**Task prompt:** Your task is to print all of the data word for word.

========

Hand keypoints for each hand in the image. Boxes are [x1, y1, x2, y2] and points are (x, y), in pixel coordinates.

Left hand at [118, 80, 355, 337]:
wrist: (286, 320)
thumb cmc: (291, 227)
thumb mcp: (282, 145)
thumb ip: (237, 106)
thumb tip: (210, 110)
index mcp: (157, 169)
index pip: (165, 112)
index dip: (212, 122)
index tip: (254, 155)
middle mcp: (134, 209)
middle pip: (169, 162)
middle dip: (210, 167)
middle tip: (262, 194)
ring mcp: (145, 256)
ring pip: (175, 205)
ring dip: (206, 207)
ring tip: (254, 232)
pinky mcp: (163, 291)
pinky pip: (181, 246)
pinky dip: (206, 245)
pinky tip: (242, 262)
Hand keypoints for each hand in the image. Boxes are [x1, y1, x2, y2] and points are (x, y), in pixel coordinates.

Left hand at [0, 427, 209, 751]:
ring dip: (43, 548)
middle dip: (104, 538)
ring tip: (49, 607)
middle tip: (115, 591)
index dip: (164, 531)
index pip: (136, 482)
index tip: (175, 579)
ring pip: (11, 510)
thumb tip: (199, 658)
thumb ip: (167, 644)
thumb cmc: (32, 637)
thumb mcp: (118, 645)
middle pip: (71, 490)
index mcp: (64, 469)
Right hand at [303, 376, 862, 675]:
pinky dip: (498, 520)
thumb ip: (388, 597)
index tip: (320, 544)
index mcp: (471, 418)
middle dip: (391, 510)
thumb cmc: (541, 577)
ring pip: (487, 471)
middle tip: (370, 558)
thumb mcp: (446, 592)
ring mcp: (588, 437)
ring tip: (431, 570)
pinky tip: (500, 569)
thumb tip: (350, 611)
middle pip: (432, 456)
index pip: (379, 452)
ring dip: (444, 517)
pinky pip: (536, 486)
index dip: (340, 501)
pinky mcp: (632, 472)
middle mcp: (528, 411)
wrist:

========

**Result for this exercise:**
Hand keypoints for each hand in the image. Boxes are [x1, y1, x2, y2] and points are (x, y), in pixel coordinates.

Left hand at [118, 80, 355, 337]:
wrist: (286, 320)
thumb cmc: (291, 227)
thumb mcp: (282, 145)
thumb ip: (237, 106)
thumb tip: (210, 110)
index mcp: (157, 169)
index pip: (165, 112)
index dip: (212, 122)
index tip: (254, 155)
middle mcp: (134, 209)
middle pip: (169, 162)
middle dip: (210, 167)
middle tip: (262, 194)
ring mcp: (145, 256)
ring pip: (175, 205)
ring dip: (206, 207)
ring tip: (254, 232)
pinky mcp: (163, 291)
pinky pip: (181, 246)
pinky dip: (206, 245)
pinky tip: (242, 262)
Hand keypoints for each hand in the image. Boxes are [x1, y1, x2, y2] and points are (x, y), in pixel coordinates.

Left hand at [0, 427, 209, 751]:
ring dip: (43, 548)
middle dip: (104, 538)
ring tip: (49, 607)
middle tip: (115, 591)
index dip: (164, 531)
index pip: (136, 482)
index tip: (175, 579)
ring pip: (11, 510)
thumb tip: (199, 658)
thumb ip: (167, 644)
thumb cmc: (32, 637)
thumb mcp: (118, 645)
middle pip: (71, 490)
index mcp: (64, 469)
Right hand at [303, 376, 862, 675]:
pinky dip: (498, 520)
thumb ip: (388, 597)
index tip: (320, 544)
index mcp: (471, 418)
middle dip: (391, 510)
thumb cmc: (541, 577)
ring pip: (487, 471)
middle tip: (370, 558)
thumb mcp: (446, 592)
ring mcp: (588, 437)
ring tip: (431, 570)
pinky tip: (500, 569)
thumb tip: (350, 611)
middle pip: (432, 456)
index pip: (379, 452)
ring dip: (444, 517)
pinky pip: (536, 486)
index dip: (340, 501)
pinky mcp: (632, 472)
middle mcp: (528, 411)
wrist:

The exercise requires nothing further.